Shimizu's testimony coincides with efforts by Prime Minister Yoshihiko Noda's government to restart two idled nuclear reactors in western Japan to cope with possible power shortages when electricity demand peaks in July and August.
All of Japan's 50 reactors have gone offline since the crisis and Tokyo has been trying to win local communities' agreement for the restarts despite persistent public concerns about safety and delays in setting up a new nuclear regulator.
The government is also thrashing out a new energy strategy after scrapping a 2010 plan that would have boosted nuclear power's share of electricity to more than 50 percent by 2030 from around 30 percent before the disaster.
UNPREPARED FOR RISKS
Shimizu, who stepped down in June last year as president of the utility, known as Tepco, has been questioned in parliament but Friday is the first time he appears publicly in front of one of the three main inquiries that have looked into the disaster.
He and other Tepco executives had said repeatedly that the scale of the natural disaster was unpredictable, but company documents have shown the utility was well aware of the risk.
Kan, who himself resigned last year after harsh criticism of his handling of the crisis, told the panel last week he had rushed to Tepco headquarters on March 15 to order Shimizu not to withdraw all the utility's workers.
Tepco, however, has denied it planned a full-scale pullout from the plant, which lost power and cooling capacity after a massive earthquake and the tsunami devastated the facility.
Shimizu quickly became a target of public outrage in the early days and weeks of the crisis.
The governor of Fukushima prefecture, where the stricken plant is located, on two occasions refused to meet him when the president visited to apologize.

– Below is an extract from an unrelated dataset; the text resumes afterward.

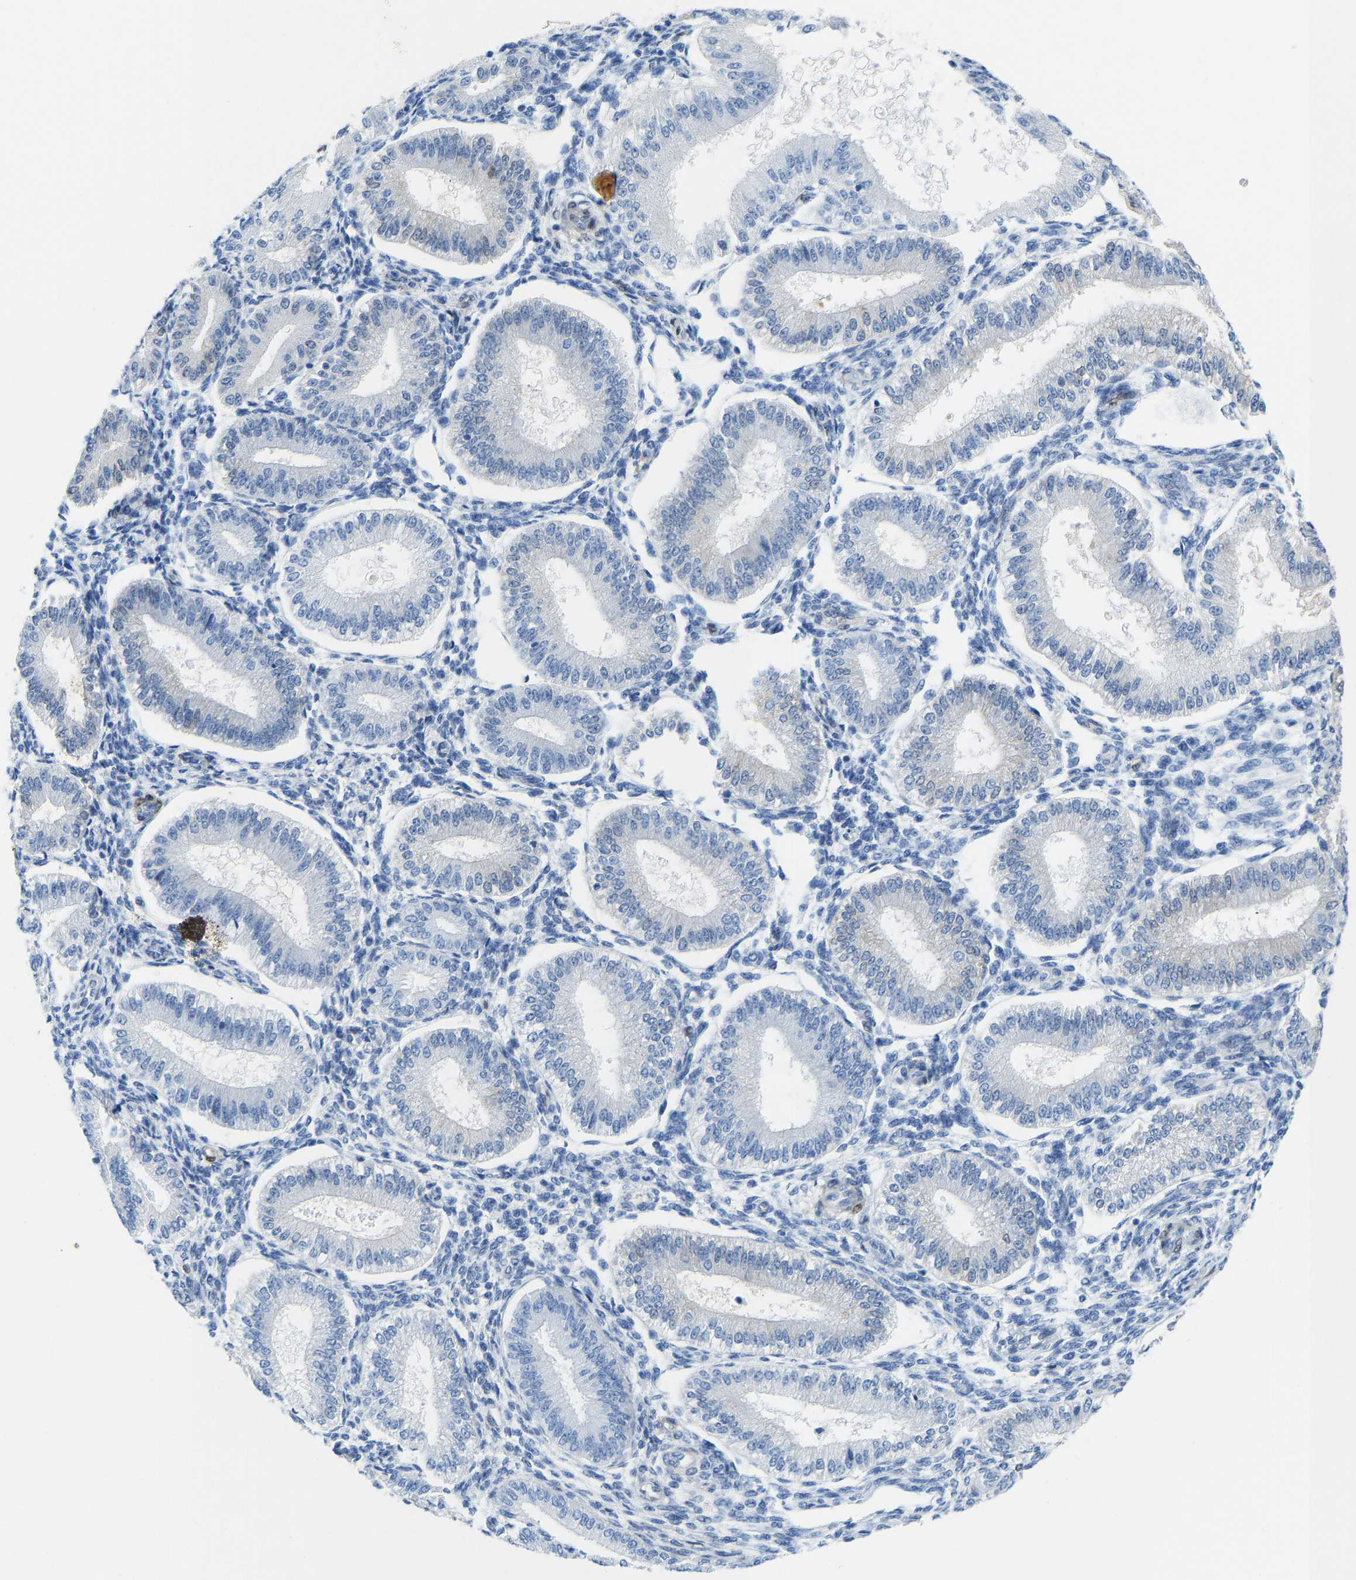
{"staining": {"intensity": "negative", "quantity": "none", "location": "none"}, "tissue": "endometrium", "cell_type": "Cells in endometrial stroma", "image_type": "normal", "snomed": [{"axis": "morphology", "description": "Normal tissue, NOS"}, {"axis": "topography", "description": "Endometrium"}], "caption": "This is a histopathology image of immunohistochemistry staining of benign endometrium, which shows no expression in cells in endometrial stroma.", "gene": "NKAIN3", "patient": {"sex": "female", "age": 39}}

But in a sign of the close ties that bind corporate Japan, Shimizu will later this month become an outside board member of Fuji Oil Co., which is owned by AOC Holdings Inc., a firm in which Tepco has an 8.7 percent stake.
Tepco itself, burdened with massive compensation and clean-up costs from the disaster, will be taken over by the government through a 1 trillion yen ($12.6 billion) injection of public funds to be approved at a shareholders' meeting this month.
The eventual cost of the disaster has been estimated at more than $100 billion. Last week, Tepco said the radiation release from Fukushima's meltdowns was more than twice initial estimates.